Read in Catalan

The truth, to be as clear as I can about this, is that I feel enormously comfortable with the demands made by the Catalan farmers. I subscribe to them because, even though they have been opening the newscasts in recent days, they have no-one listening to them. Those who work on the land are the last problem that governments think about and they are treated as second-class citizens. Their votes are worth less, since they generally live in the towns with the least employment in the country. It is the longest-running crisis of those that have occurred in the last 50 years and the one in which fewest economic resources have been invested. We want the country to continue having the balance it had in the 20th century and nothing is being done to facilitate the transition of farms from parents to their children. I have seen parents cry because they have no-one who wants to continue farming the property and with a certain disdain they are told that the assistance to enable such a transition, involving payment of a reasonable wage, was never going to arrive.

The only thing that is not absent from the appointment, and in fact, it is more and more present, is bureaucracy. Papers and more papers, printed everywhere, duplicate and triplicate copies, hours and hours of work that many times they don't know how to do and yet they are unable to avoid doing. All this is very difficult to understand from Barcelona. And even less to share, to feel connected to a problem that is often not known and other times simply ignored.
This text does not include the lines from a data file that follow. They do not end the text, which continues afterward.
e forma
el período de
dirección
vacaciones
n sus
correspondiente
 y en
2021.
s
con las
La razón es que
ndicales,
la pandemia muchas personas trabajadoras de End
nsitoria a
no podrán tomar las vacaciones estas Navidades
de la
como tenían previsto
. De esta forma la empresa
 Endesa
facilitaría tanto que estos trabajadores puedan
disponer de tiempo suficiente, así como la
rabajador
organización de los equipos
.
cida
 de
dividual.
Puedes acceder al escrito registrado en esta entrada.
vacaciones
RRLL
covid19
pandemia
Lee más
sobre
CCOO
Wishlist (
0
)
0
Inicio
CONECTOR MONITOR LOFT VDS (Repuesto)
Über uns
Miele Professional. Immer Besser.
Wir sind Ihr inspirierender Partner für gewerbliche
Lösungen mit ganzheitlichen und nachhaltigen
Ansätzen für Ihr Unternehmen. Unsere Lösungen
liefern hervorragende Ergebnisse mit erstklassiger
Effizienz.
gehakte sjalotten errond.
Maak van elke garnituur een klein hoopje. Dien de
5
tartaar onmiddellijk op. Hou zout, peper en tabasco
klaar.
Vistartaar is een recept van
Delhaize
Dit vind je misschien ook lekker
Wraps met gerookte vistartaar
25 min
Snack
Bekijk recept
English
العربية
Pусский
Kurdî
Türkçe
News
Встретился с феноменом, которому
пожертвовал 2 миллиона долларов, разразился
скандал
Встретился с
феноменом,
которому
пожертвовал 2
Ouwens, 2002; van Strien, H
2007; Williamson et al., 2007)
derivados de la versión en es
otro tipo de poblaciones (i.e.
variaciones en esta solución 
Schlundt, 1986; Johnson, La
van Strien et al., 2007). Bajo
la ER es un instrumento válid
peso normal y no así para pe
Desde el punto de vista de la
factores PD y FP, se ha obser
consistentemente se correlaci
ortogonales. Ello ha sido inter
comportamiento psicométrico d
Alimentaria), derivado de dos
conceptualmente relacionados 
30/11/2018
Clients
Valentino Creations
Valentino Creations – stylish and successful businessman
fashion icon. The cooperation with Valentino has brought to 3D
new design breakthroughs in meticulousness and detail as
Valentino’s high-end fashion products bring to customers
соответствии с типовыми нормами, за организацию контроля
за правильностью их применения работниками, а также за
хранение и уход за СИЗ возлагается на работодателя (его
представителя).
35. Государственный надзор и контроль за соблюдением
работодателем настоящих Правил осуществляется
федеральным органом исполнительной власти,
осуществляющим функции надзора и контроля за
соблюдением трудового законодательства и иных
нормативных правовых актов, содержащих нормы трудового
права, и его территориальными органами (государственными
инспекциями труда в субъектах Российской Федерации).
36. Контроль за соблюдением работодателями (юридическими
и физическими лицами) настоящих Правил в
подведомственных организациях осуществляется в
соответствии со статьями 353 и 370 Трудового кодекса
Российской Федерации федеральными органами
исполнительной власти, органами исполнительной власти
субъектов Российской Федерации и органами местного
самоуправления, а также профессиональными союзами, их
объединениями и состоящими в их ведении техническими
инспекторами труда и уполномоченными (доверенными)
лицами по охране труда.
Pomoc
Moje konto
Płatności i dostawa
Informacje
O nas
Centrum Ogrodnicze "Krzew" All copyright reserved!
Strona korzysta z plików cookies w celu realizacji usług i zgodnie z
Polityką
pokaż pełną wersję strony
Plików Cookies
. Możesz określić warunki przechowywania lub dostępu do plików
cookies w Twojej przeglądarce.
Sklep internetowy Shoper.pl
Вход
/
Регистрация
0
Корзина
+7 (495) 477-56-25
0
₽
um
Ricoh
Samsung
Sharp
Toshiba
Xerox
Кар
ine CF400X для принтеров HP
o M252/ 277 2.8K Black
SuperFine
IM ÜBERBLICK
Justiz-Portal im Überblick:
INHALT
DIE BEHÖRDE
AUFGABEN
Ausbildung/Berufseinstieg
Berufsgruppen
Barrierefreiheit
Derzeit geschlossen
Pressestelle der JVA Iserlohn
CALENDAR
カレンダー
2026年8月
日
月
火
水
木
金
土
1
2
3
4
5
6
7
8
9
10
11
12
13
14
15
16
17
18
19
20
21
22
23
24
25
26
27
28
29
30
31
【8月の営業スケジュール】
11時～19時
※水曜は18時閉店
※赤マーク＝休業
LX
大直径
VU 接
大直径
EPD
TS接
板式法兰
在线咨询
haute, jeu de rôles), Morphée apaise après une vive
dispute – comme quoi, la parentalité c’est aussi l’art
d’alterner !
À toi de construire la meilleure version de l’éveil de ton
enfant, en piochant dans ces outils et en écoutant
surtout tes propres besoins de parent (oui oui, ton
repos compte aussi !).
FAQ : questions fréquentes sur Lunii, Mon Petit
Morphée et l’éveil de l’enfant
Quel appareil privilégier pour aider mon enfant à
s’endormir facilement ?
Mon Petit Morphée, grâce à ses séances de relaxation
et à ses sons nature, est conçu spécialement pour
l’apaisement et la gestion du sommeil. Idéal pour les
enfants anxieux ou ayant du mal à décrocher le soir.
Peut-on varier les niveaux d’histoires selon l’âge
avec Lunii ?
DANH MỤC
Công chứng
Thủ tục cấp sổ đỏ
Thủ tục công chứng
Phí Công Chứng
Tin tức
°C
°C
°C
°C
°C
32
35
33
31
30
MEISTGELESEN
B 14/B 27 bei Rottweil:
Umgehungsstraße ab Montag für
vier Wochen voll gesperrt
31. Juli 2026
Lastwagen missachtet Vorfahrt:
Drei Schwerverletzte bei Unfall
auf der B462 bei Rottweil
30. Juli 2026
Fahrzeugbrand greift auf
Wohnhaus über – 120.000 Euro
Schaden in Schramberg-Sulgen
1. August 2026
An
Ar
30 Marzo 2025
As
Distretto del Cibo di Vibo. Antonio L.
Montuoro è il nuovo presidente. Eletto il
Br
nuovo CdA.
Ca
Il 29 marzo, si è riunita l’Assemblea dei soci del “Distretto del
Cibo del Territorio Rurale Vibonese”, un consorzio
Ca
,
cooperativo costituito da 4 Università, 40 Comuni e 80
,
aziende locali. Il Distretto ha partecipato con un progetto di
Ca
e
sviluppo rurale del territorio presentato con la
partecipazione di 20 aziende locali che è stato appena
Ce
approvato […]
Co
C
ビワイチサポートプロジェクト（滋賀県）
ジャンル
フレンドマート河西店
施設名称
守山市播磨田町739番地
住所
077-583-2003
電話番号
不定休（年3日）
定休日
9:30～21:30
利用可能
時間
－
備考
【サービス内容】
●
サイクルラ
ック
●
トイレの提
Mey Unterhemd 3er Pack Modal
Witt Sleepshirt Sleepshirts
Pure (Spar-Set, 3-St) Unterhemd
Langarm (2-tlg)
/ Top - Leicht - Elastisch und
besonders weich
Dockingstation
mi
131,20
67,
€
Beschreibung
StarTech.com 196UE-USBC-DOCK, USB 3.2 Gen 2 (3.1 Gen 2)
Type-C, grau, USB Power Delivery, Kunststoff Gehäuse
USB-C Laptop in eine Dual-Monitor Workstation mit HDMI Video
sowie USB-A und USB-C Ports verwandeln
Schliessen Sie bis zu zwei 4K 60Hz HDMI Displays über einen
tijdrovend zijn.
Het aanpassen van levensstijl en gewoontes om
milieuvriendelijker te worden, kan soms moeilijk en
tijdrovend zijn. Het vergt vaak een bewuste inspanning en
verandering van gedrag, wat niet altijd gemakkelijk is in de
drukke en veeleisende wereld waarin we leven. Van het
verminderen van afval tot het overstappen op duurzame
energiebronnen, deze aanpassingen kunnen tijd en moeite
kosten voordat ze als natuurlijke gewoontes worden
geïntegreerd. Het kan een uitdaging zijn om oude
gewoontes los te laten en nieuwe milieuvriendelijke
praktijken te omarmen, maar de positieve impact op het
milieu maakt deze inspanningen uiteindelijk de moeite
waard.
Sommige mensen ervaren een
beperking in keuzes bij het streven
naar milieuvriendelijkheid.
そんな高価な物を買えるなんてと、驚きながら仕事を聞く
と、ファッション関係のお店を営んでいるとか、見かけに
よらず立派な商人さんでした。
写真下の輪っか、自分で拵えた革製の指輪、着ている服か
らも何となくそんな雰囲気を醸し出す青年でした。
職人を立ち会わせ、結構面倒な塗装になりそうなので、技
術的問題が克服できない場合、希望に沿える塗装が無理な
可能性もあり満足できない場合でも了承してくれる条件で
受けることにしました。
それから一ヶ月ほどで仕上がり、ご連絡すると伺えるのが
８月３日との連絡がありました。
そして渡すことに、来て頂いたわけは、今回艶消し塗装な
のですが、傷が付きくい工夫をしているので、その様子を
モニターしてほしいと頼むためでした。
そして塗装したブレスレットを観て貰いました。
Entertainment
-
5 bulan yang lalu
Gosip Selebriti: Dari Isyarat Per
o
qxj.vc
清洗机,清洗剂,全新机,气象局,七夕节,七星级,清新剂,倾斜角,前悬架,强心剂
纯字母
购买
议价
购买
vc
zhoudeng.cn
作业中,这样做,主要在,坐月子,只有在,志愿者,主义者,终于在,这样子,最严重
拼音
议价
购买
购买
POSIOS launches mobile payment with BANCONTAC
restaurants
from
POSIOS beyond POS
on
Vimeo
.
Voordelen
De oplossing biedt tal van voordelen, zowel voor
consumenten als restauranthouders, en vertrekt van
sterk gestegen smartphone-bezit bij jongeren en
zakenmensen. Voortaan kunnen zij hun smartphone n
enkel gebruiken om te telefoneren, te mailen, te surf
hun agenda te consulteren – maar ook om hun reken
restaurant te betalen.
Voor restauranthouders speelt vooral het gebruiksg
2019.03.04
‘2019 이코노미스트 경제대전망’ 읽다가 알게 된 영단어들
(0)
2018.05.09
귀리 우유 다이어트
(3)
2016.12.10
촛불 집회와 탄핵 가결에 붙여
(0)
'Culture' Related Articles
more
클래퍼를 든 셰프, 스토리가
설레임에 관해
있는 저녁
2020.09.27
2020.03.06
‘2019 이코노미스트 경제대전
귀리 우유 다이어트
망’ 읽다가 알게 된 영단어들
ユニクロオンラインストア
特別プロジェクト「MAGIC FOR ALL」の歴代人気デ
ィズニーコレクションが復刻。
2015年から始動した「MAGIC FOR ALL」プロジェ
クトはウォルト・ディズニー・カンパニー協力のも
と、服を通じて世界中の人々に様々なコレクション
It is better to protest about the price that products of the land cost in the market or in the shops, the so-called rise in the cost of the shopping basket, than to try and work out how much the farmer was paid for them or the origin of a certain variety of oranges, strawberries or cherries, which, by the way, are already on sale at the markets for 18 euros per kilo from Chile.

This Wednesday, Barcelona was absolutely flooded with tractors occupying the main arteries of the city - Diagonal, Meridiana and the Gran Via de les Corts Catalanes - with farmers from different areas of Catalonia coming together in these columns. From Central Catalonia and Girona, to tractors from Terres de l'Ebre, Tarragona, Penedès, Lleida and Baix Llobregat. Also growers from Alt Urgell and the two counties of the Pallars going far beyond what was foreseen by the unions, who invited themselves along to a groundswell that started from below and surpassed the filters of the always-properly-organized mobilizations. They brought their protest to Barcelona to be heard by the official bodies and the February 7th Movement, as they call themselves, reached the office of the president of Catalonia.

It is becoming more and more evident that their world is ending because nothing is being done to reverse a dynamic that seems unstoppable. Or very little is being done, because there are always other priorities that take precedence

At dawn, they were due to embark on their return journeys, heading homewards because they have indeed lost a day of work, which they will have to make up with more hours in the coming days. Surely, they know that they cannot expect miracles and that when the wave of information recedes, they will disappear from the map again. That is, from the news. But surely, this protest, even if it is not noticeable from Barcelona, is different from previous ones. It is becoming more and more evident that their world is ending because nothing is being done to reverse a dynamic that seems unstoppable. Or very little is being done, because there are always other priorities that take precedence. In the political world of the emergencies over the next few hours, the farmers are many kilometres away. In fact, what remains far away, even if it is sad to say so, is an idea of what Catalonia is, disappearing as it is buried by nostalgia.